October 3, 2024

Dockworkers Strike

Dockworkers at ports from Maine to Texas began walking picket lines early Tuesday in a strike over wages and automation that could reignite inflation and cause shortages of goods if it goes on more than a few weeks… “The union’s opening offer in the talks was for a 77% pay raise over the six-year life of the contract, with President Harold Daggett saying it’s necessary to make up for inflation and years of small raises. ILA members make a base salary of about $81,000 per year, but some can pull in over $200,000 annually with large amounts of overtime.” AP News

See past issues

From the Left

The left is generally supportive of the strike, arguing that the union’s demands are reasonable.

Globalization has been a catastrophe for just about every industrial worker in America except dockworkers. People who make things no longer occupy much of a choke point in our economy, but people who transport things still matter a great deal. Hence the tendency for recent large strikes (and threatened strikes) to involve people in the business of moving stuff around: United Parcel Service, railroad workers, stevedores.”

Timothy Noah, New Republic

“The contracts for longshore workers basically mirror those of many American workers during the period when the tax and labor policies of the New Deal were still in place. Between the end of World War II and the mid-1970s… the median wages of American workers rose at the identical rate that productivity rose…

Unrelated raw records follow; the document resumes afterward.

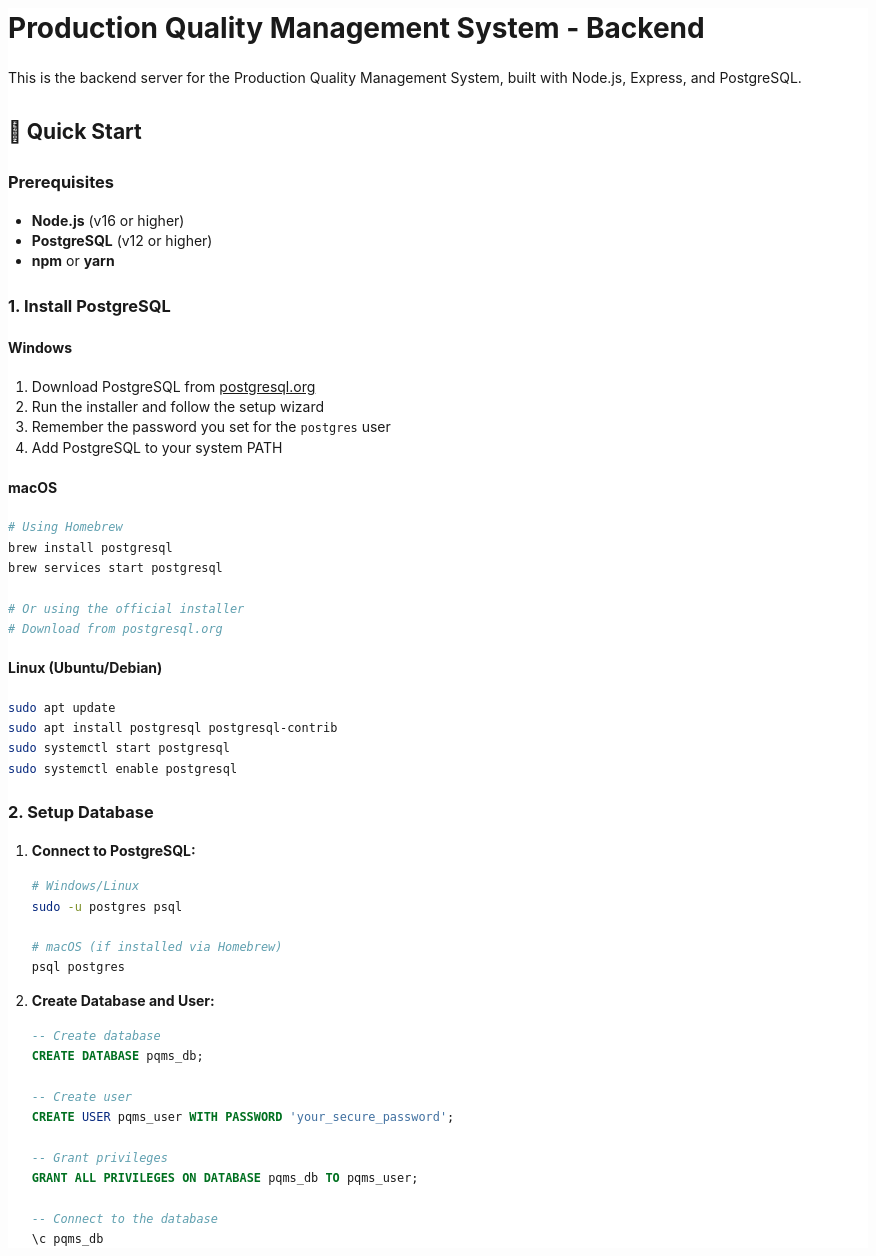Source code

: # Production Quality Management System - Backend

This is the backend server for the Production Quality Management System, built with Node.js, Express, and PostgreSQL.

## 🚀 Quick Start

### Prerequisites

- **Node.js** (v16 or higher)
- **PostgreSQL** (v12 or higher)
- **npm** or **yarn**

### 1. Install PostgreSQL

#### Windows
1. Download PostgreSQL from [postgresql.org](https://www.postgresql.org/download/windows/)
2. Run the installer and follow the setup wizard
3. Remember the password you set for the `postgres` user
4. Add PostgreSQL to your system PATH

#### macOS
```bash
# Using Homebrew
brew install postgresql
brew services start postgresql

# Or using the official installer
# Download from postgresql.org
```

#### Linux (Ubuntu/Debian)
```bash
sudo apt update
sudo apt install postgresql postgresql-contrib
sudo systemctl start postgresql
sudo systemctl enable postgresql
```

### 2. Setup Database

1. **Connect to PostgreSQL:**
   ```bash
   # Windows/Linux
   sudo -u postgres psql
   
   # macOS (if installed via Homebrew)
   psql postgres
   ```

2. **Create Database and User:**
   ```sql
   -- Create database
   CREATE DATABASE pqms_db;
   
   -- Create user
   CREATE USER pqms_user WITH PASSWORD 'your_secure_password';
   
   -- Grant privileges
   GRANT ALL PRIVILEGES ON DATABASE pqms_db TO pqms_user;
   
   -- Connect to the database
   \c pqms_db
   
   ```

“Since then, as the rate of unionization declined and as companies shifted more revenues to profits and less to wages, that has ceased to be the case… Had the trends in personal income in the years following 1975 matched those in the preceding three decades, the annual income of the median-paid American worker would be doubled—from roughly $50,000 to roughly $100,000…

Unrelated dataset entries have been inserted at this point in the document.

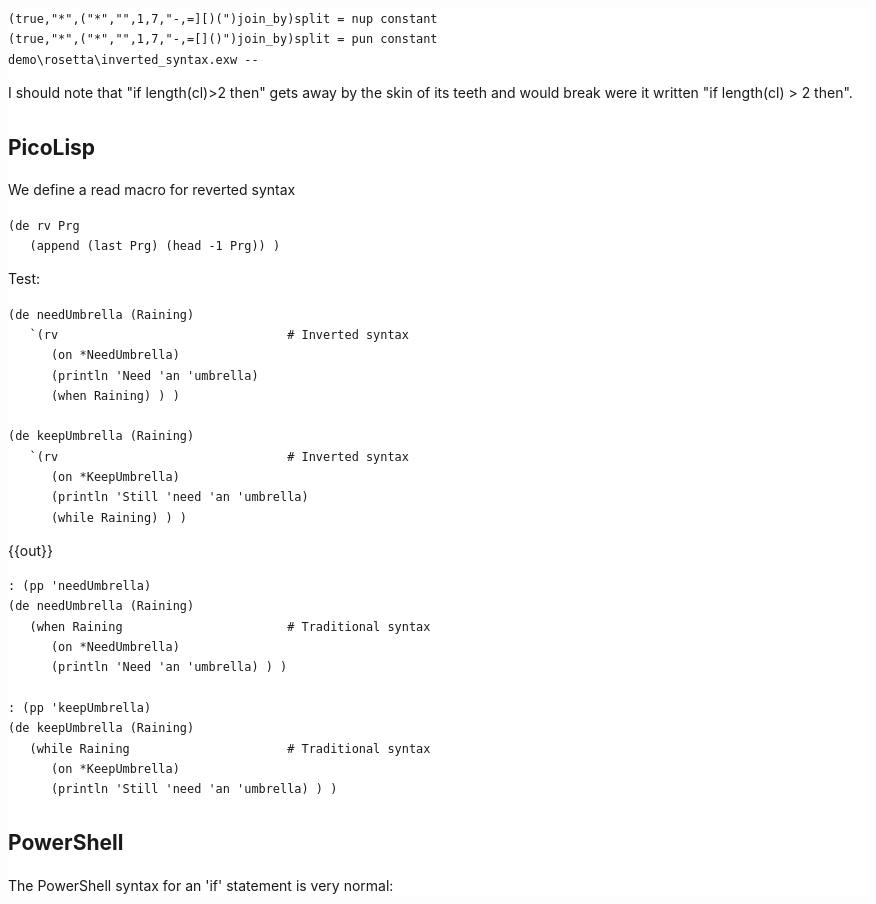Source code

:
```Phix
(true,"*",("*","",1,7,"-,=][)(")join_by)split = nup constant
(true,"*",("*","",1,7,"-,=[]()")join_by)split = pun constant
demo\rosetta\inverted_syntax.exw --
```


I should note that "if length(cl)>2 then" gets away by the skin of its teeth and would break were it written "if length(cl) > 2 then".


## PicoLisp

We define a read macro for reverted syntax

```PicoLisp
(de rv Prg
   (append (last Prg) (head -1 Prg)) )
```

Test:

```txt
(de needUmbrella (Raining)
   `(rv                                # Inverted syntax
      (on *NeedUmbrella)
      (println 'Need 'an 'umbrella)
      (when Raining) ) )

(de keepUmbrella (Raining)
   `(rv                                # Inverted syntax
      (on *KeepUmbrella)
      (println 'Still 'need 'an 'umbrella)
      (while Raining) ) )
```

{{out}}

```txt
: (pp 'needUmbrella)
(de needUmbrella (Raining)
   (when Raining                       # Traditional syntax
      (on *NeedUmbrella)
      (println 'Need 'an 'umbrella) ) )

: (pp 'keepUmbrella)
(de keepUmbrella (Raining)
   (while Raining                      # Traditional syntax
      (on *KeepUmbrella)
      (println 'Still 'need 'an 'umbrella) ) )
```



## PowerShell

The PowerShell syntax for an 'if' statement is very normal:
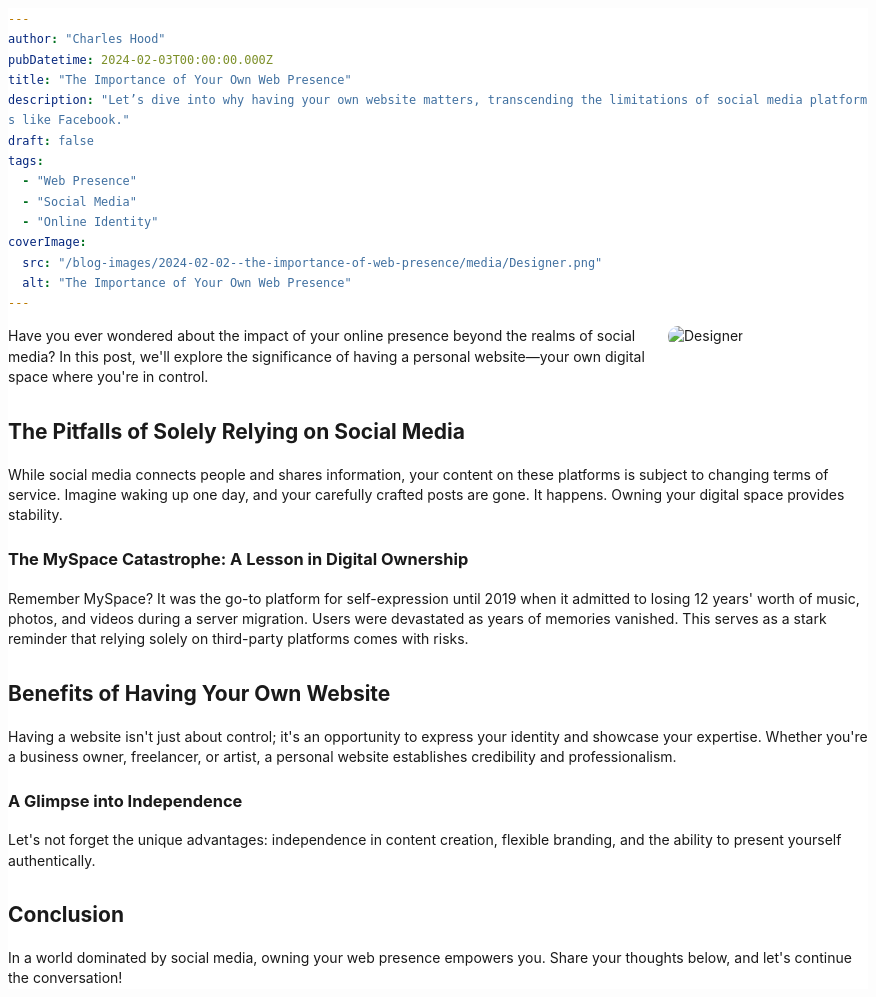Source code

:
 ```yaml
---
author: "Charles Hood"
pubDatetime: 2024-02-03T00:00:00.000Z
title: "The Importance of Your Own Web Presence"
description: "Let’s dive into why having your own website matters, transcending the limitations of social media platforms like Facebook."
draft: false
tags:
  - "Web Presence"
  - "Social Media"
  - "Online Identity"
coverImage:
  src: "/blog-images/2024-02-02--the-importance-of-web-presence/media/Designer.png"
  alt: "The Importance of Your Own Web Presence"
---
```



<div style="float: right; margin: 0 0 10px 20px; width: 200px;">
  <img src="/blog-images/2024-02-02--the-importance-of-web-presence/media/Designer.png" alt="Designer" style="width: 100%; border-radius: 10px;">
</div>

Have you ever wondered about the impact of your online presence beyond the realms of social media? In this post, we'll explore the significance of having a personal website—your own digital space where you're in control.

## The Pitfalls of Solely Relying on Social Media

While social media connects people and shares information, your content on these platforms is subject to changing terms of service. Imagine waking up one day, and your carefully crafted posts are gone. It happens. Owning your digital space provides stability.

### The MySpace Catastrophe: A Lesson in Digital Ownership

Remember MySpace? It was the go-to platform for self-expression until 2019 when it admitted to losing 12 years' worth of music, photos, and videos during a server migration. Users were devastated as years of memories vanished. This serves as a stark reminder that relying solely on third-party platforms comes with risks.

## Benefits of Having Your Own Website

Having a website isn't just about control; it's an opportunity to express your identity and showcase your expertise. Whether you're a business owner, freelancer, or artist, a personal website establishes credibility and professionalism.

### A Glimpse into Independence

Let's not forget the unique advantages: independence in content creation, flexible branding, and the ability to present yourself authentically.

## Conclusion

In a world dominated by social media, owning your web presence empowers you. Share your thoughts below, and let's continue the conversation!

“The reasons why the only blue-collar American workers able to maintain wage increases commensurate with productivity increases following 1975 were the longshore workers were those of exceptional union power… Economically, then, the ILA is more than justified in its demands and its strike.”

Harold Meyerson, American Prospect

“ILA members worked through the pandemic, risking their own health while delivering critical medical supplies. During the same period, shipping rates soared. Analysts estimate the industry raked in more than $400 billion in profit from 2020 to 2023, more than it had previously made in total since the start of the containerization revolution in the late 1950s… “Despite all the complaints about the strike’s timing, the whining about it being unfair that a pro-union president is facing such a delicate strike (in fact, a president who won’t break your strike presents precisely the ideal conditions for launching one), there is one way for USMX to end all of this: meet the ILA’s demands.”

Alex N. Press, Jacobin

From the Right

The right is generally critical of the strike, arguing that US ports should embrace automation.

The right is generally critical of the strike, arguing that US ports should embrace automation.

“The International Longshoremen’s Association’s central demand is a total ban on automation involving cranes, gates and the loading and unloading of freight containers — leaving US ports stuck in the last century while the rest of the world moves on. Once again, a powerful union seeks to strangle innovation that would benefit everyone else: Robots can do most dock-cargo work better, faster and cheaper.”

Editorial Board, New York Post

American ports are less efficient than most in the world owing to union work rules and restrictions on automation. Unlike other private unions, longshoremen don’t have to worry that their demands will bankrupt employers or cause them to lose business. Volkswagen can’t import European-made cars by truck. U.S. businesses and consumers foot the bill for higher port labor costs and reduced efficiency…

“Striking workers at UPS, Caterpillar and U.S. automakers have won rich labor contracts in the past two years, only for the companies to trim their workforces or shift production to Mexico. A strike by longshoremen will do broader economic damage…“We hope you’re stocked up on bananas because supermarkets may soon be out… President Biden wants unions to have extortionary bargaining power, and he’s getting a demonstration of it on election eve. Congratulations.”

Editorial Board, Wall Street Journal

“The strike has put Biden, Vice President Kamala Harris, and the Democratic Party in a tough spot. The president can elect to invoke Taft-Hartley and force the striking workers to return to work, but doing so will undoubtedly anger organized labor…

“But the alternative is not much better. If Biden stays out of the collective bargaining dispute as he has pledged to do, he risks hurting the economy so badly that voters, who are mostly motivated to vote by their wallets, punish his party at the ballot box…

“This is why the union chose to strike now. By walking off the job a month before the election, it drastically lowered the odds that Biden would intervene in the strike and thereby give the union more leverage in its efforts to secure a new and more favorable contract. It’s a shrewd move and one that may end up paying off in spades.”